Meet the Mentors, July 5 at radialsystem

The Six Forecast Mentors on the Themes that Move Them

Each edition of Forecast is different; the six mentors, selected annually, impact the nature and content of every iteration.

On Friday, July 5, during the Forecast Forum, this year’s mentors each present a unique work and offer insights into the themes that motivate and inspire them.

Presentations begin at 7pm, followed by a DJ set by Sven von Thülen. All presentations are in English. Tickets 14 €, reduced 10 €

 

Schedule

7pm Anders Nilsen, Walking in Circles
7:10pm–7:30pm Paolo Cirio, Sociality
7:30pm–8:00pm Jerszy Seymour, A General theory of Design
8:00pm Joe Richman, A Wrench in the Works
8:45pm–9:45pm Candice Breitz, Too Long Didn’t Read
9:45pm–10:15pm Okkyung Lee, Sil-Puri
10:15pm–1:00am DJ Sven von Thülen

Candice Breitz, Too Long Didn’t Read

Breitz will discuss and offer insight into the making of her work TLDR (2017), a portrait of a community of sex workers who live and work in Cape Town. The work grew out of a series of interviews and an intensive workshop with the featured participants, extending an ongoing conversation between Breitz and SWEAT (Sex Workers Education & Advocacy Taskforce), the non-profit organization with which the sex workers are affiliated. Addressing the often-fraught relationship between art and activism, the work points a finger at itself to bluntly ask whether and how artists living privileged lives can succeed in amplifying calls for social justice and meaningfully representing marginalized communities. 

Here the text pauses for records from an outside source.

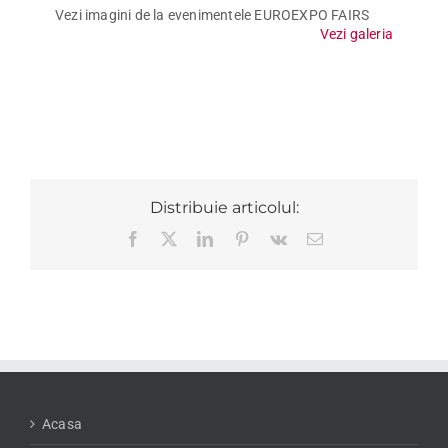
Vezi imagini de la evenimentele EUROEXPO FAIRS
Vezi galeria
Distribuie articolul:
Facebook
X
LinkedIn
Pinterest
Vk
E-
mail:
Acasa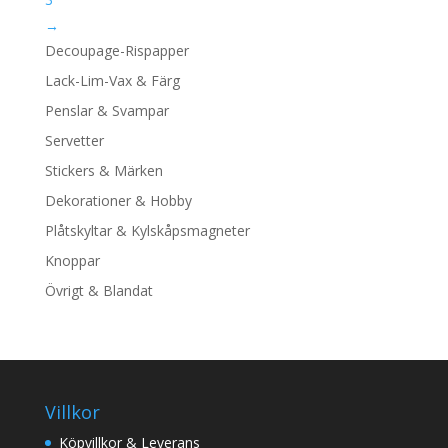
→
Decoupage-Rispapper
Lack-Lim-Vax & Färg
Penslar & Svampar
Servetter
Stickers & Märken
Dekorationer & Hobby
Plåtskyltar & Kylskåpsmagneter
Knoppar
Övrigt & Blandat
Villkor
Köpvillkor & Leverans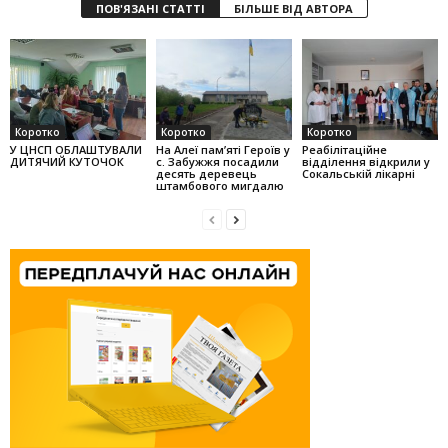
ПОВ'ЯЗАНІ СТАТТІ
БІЛЬШЕ ВІД АВТОРА
Коротко
Коротко
Коротко
У ЦНСП ОБЛАШТУВАЛИ
На Алеї па­м’яті Героїв у
Реабілітаційне
ДИТЯЧИЙ КУТОЧОК
с. Забужжя поса­дили
відділення відкрили у
десять деревець
Сокальській лікарні
штамбо­вого мигдалю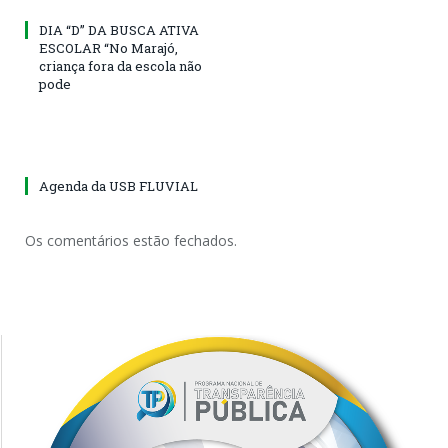
DIA “D” DA BUSCA ATIVA
ESCOLAR “No Marajó,
criança fora da escola não
pode
Agenda da USB FLUVIAL
Os comentários estão fechados.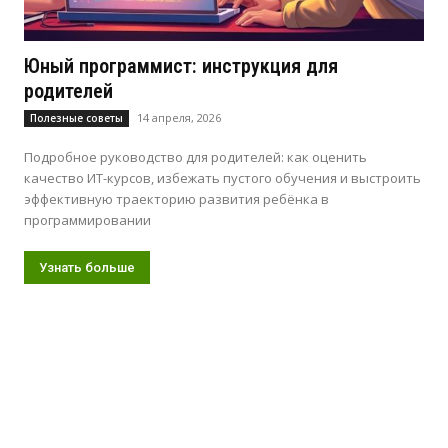
Юный программист: инструкция для
родителей
14 апреля, 2026
Полезные советы
Подробное руководство для родителей: как оценить
качество ИТ-курсов, избежать пустого обучения и выстроить
эффективную траекторию развития ребёнка в
программировании
Узнать больше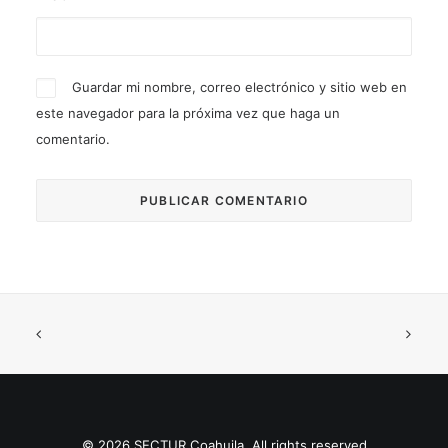
Guardar mi nombre, correo electrónico y sitio web en
este navegador para la próxima vez que haga un
comentario.
© 2026 SECTUR Coahuila. All rights reserved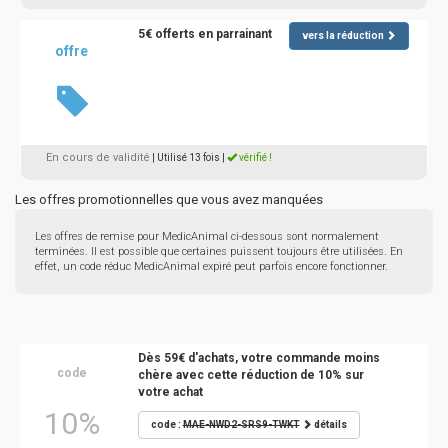
5€ offerts en parrainant
vers la réduction
offre
En cours de validité
| Utilisé 13 fois
|
vérifié !
Les offres promotionnelles que vous avez manquées
Les offres de remise pour MedicAnimal ci-dessous sont normalement
terminées. Il est possible que certaines puissent toujours être utilisées. En
effet, un code réduc MedicAnimal expiré peut parfois encore fonctionner.
Dès 59€ d'achats, votre commande moins
code
chère avec cette réduction de 10% sur
votre achat
10%
code :
MAE-NWD2-SRS9-TWKT
détails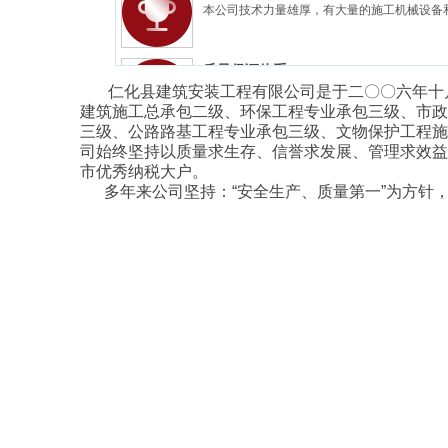
本公司技术力量雄厚，有大量的施工机械设备
质量保证体系
仁化县建筑安装工程有限公司是于二〇〇六年十月经
严格执行国家及行业建筑施工技术规范，建立
建筑施工总承包二级、环保工程专业承包三级、市政
三级、公路路基工程专业承包三级、文物保护工程施
司始终坚持以质量求生存、信誉求发展、管理求效益、
市优秀纳税大户。
多年来公司坚持：“安全生产、质量第一”为方针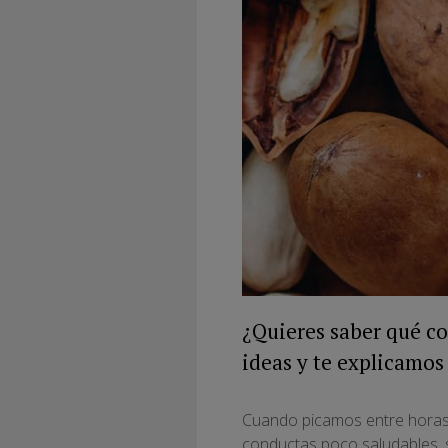
¿Quieres saber qué c
ideas y te explicamos
Cuando picamos entre horas 
conductas poco saludables, 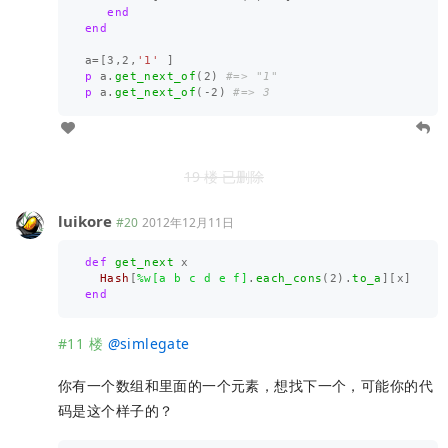
end
end
a
=
[
3
,
2
,
'1'
]
p
a
.
get_next_of
(
2
)
#=> "1"
p
a
.
get_next_of
(
-
2
)
#=> 3
19 楼 已删除
luikore
#20
2012年12月11日
def
get_next
x
Hash
[
%w[a b c d e f]
.
each_cons
(
2
).
to_a
][
x
]
end
#11 楼
@
simlegate
你有一个数组和里面的一个元素，想找下一个，可能你的代
码是这个样子的？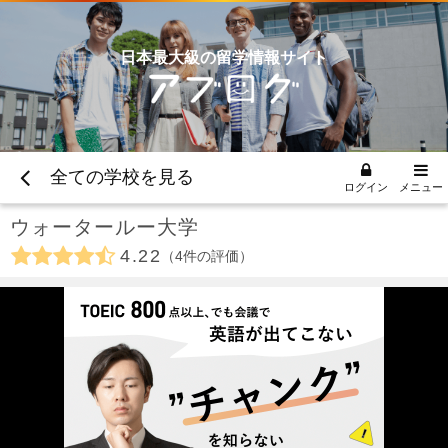
日本最大級の留学情報サイト
全ての学校を見る
ログイン
メニュー
ウォータールー大学
4.22
4
件の評価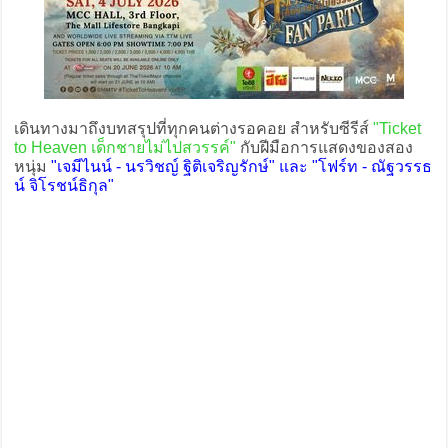
เดินทางมาถึงบทสรุปที่ทุกคนต่างรอคอย สำหรับซีรีส์
"Ticket
to Heaven เด็กชายไม่ไปสวรรค์"
กับฝีมือการแสดงของสอง
หนุ่ม
"เจมีไนน์ - นรวิชญ์ ฐิติเจริญรักษ์" และ "โฟร์ท - ณัฐวรรธ
น์ จิโรชน์ธิกุล"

Paolo Cirio, Sociality (2018)

Cirio’s artwork Sociality consists of digital prints that document more than 20,000 patents exposing socially hazardous information technology. Cirio collected and rated inventions submitted to the United States patent office, obtaining the patent images and data through hacking the Google Patents search engine. He then rated the patents and created thousands of compositions with images of flowcharts and titles of inventions, which were published on the site Sociality.today. The visual compositions from the website are presented here as black-and-white printouts and a performative collective reading, providing information on devices that enable discrimination, polarization, addiction, deception, and surveillance. https://sociality.today

Okkyung Lee, sil-puri (실풀이)

At the Forecast Forum, Lee will perform a solo composition for cello and prerecorded sounds. The title of the piece roughly translates to “untangling,” but is also a Korean play on a similar-sounding word that denotes a shamanic ritual, meant to ease the pain and resentments of the dead. The composition evokes the visceral unspooling of a complex intimate experience.

Anders Nilsen, Walking in Circles

During the week leading up to the Forecast Forum, Nilsen created a large landscape drawing around all walls of a particular room at Radialsystem, using whatever objects and obstructions he encountered. This landscape acts as a setting for a narrative unfolding between characters, to be expanded and completed with spectators’ input on Friday night. The construction of the drawing was captured on video, and will be projected elsewhere around the premises. It also serves as documentation before the strip is painted over.

Joe Richman, A Wrench in the Works

Richman presents a live radio storytelling performance featuring live music scoring by Patty Larkin and animation by Dusty Studio. The piece explores how the smallest things can sometimes have the biggest consequences. Even with nuclear missiles.

Jerszy Seymour, A General Theory of Design (2009–ongoing)

Conceived after the financial crisis of 2008 and following Seymour’s proposition of the non-gesamt Gesamtkunstwerk (the non-total total artwork), A General Theory of Design is both a feverishly subjective and pathological lecture, as well as a minimal logical performance. It touches upon possible social constructs and obscure recesses in the mind, and comprises sampled, adapted, and invented texts.